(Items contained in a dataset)
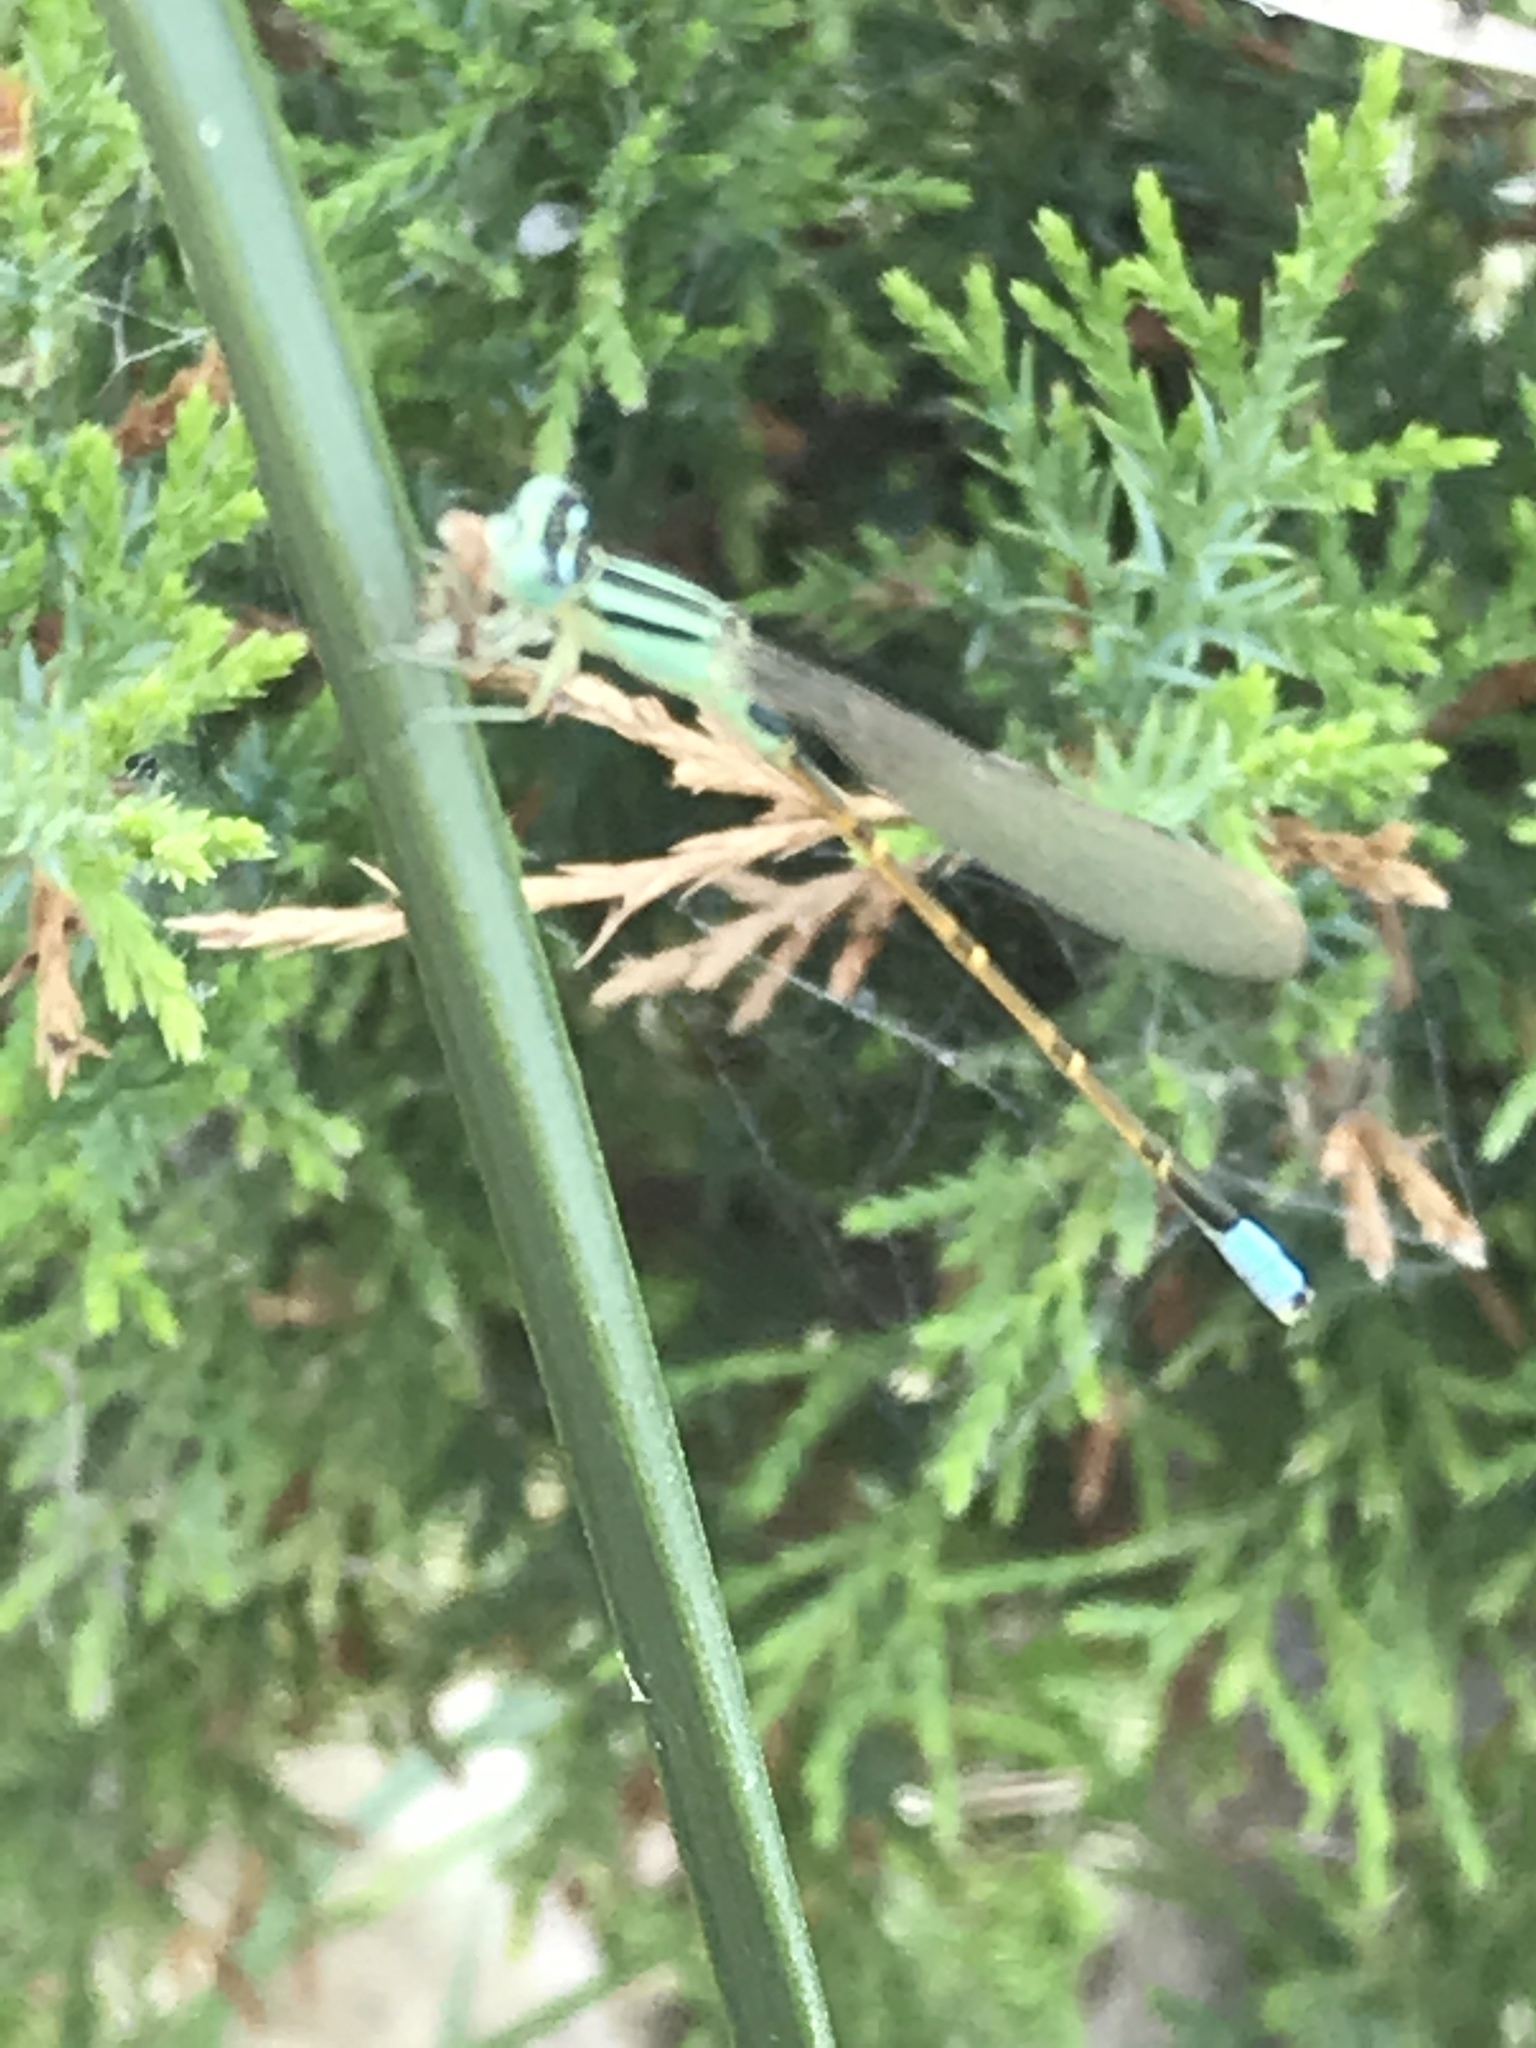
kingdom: Animalia
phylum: Arthropoda
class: Insecta
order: Odonata
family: Coenagrionidae
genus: Ischnura
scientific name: Ischnura barberi
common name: Desert forktail
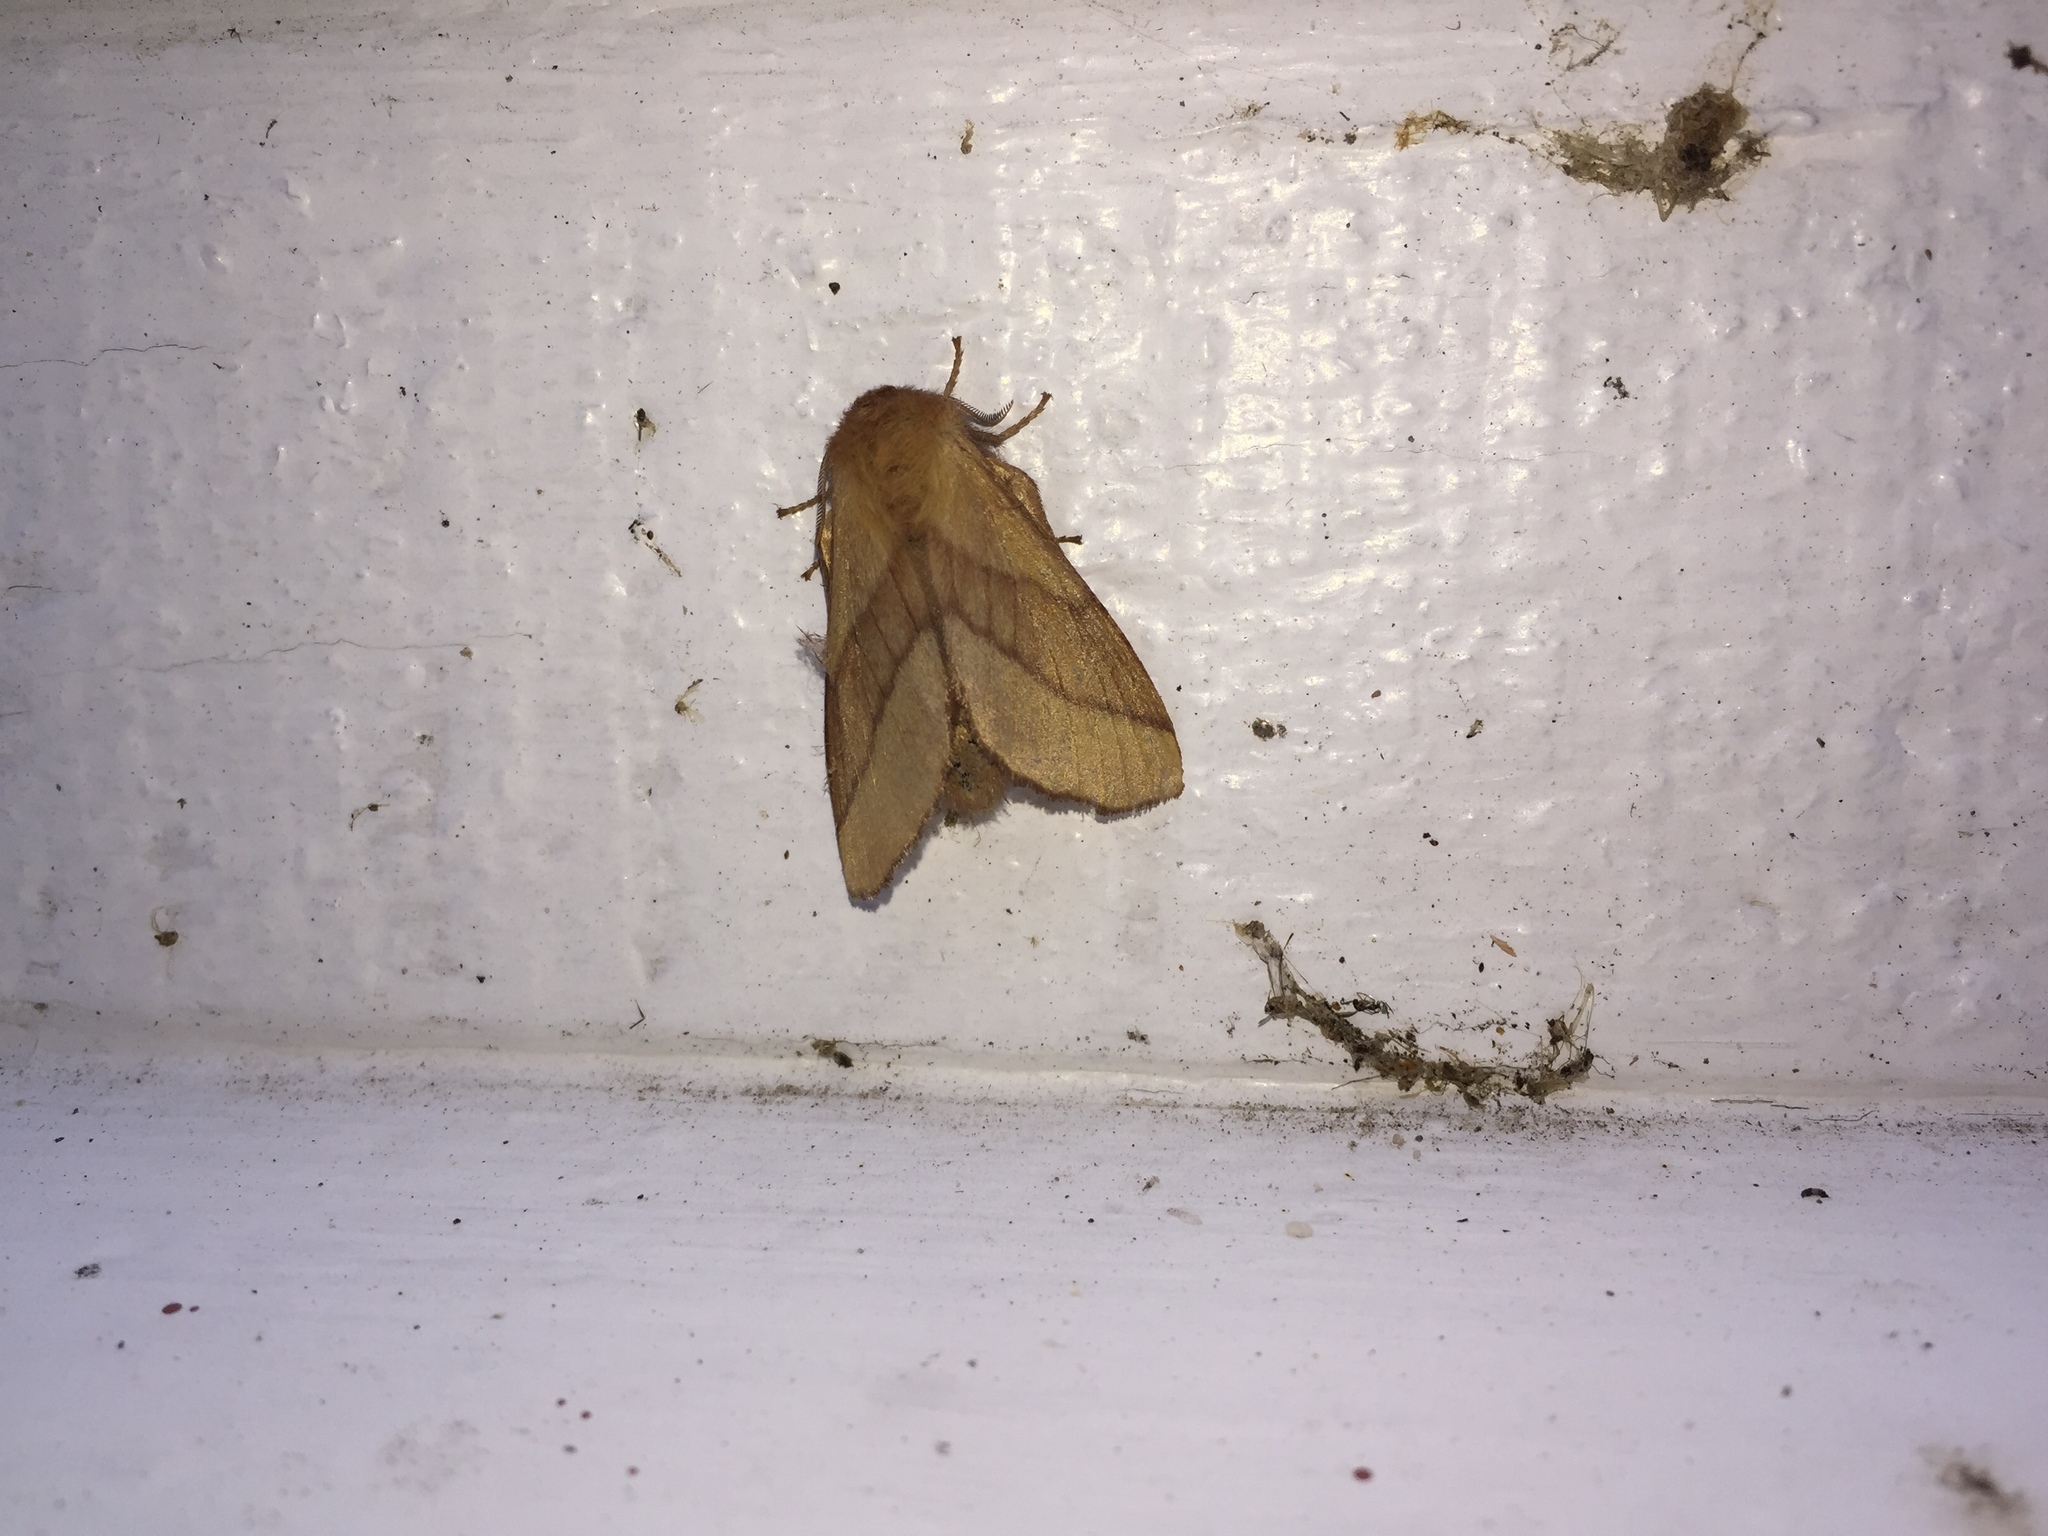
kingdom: Animalia
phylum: Arthropoda
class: Insecta
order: Lepidoptera
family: Lasiocampidae
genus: Malacosoma
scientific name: Malacosoma disstria
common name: Forest tent caterpillar
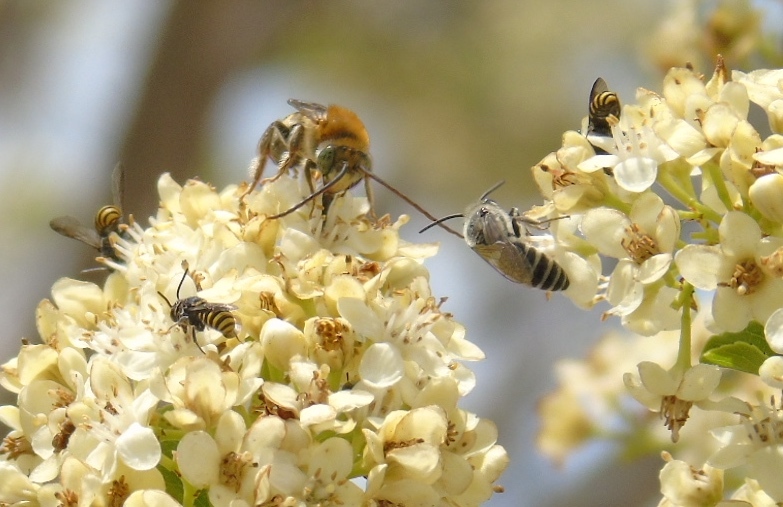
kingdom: Animalia
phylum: Arthropoda
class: Insecta
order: Hymenoptera
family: Colletidae
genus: Colletes
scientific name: Colletes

__What the task requires__. Rewrite the items starting at the line that contains "genus: Ischnura" and ending at the last line of the items, both included, with "common name" replaced by "vernacular name" and nothing else changed. Leave the pictures out of your answer.

__Exercise solution__.
genus: Ischnura
scientific name: Ischnura barberi
vernacular name: Desert forktail
kingdom: Animalia
phylum: Arthropoda
class: Insecta
order: Lepidoptera
family: Lasiocampidae
genus: Malacosoma
scientific name: Malacosoma disstria
vernacular name: Forest tent caterpillar
kingdom: Animalia
phylum: Arthropoda
class: Insecta
order: Hymenoptera
family: Colletidae
genus: Colletes
scientific name: Colletes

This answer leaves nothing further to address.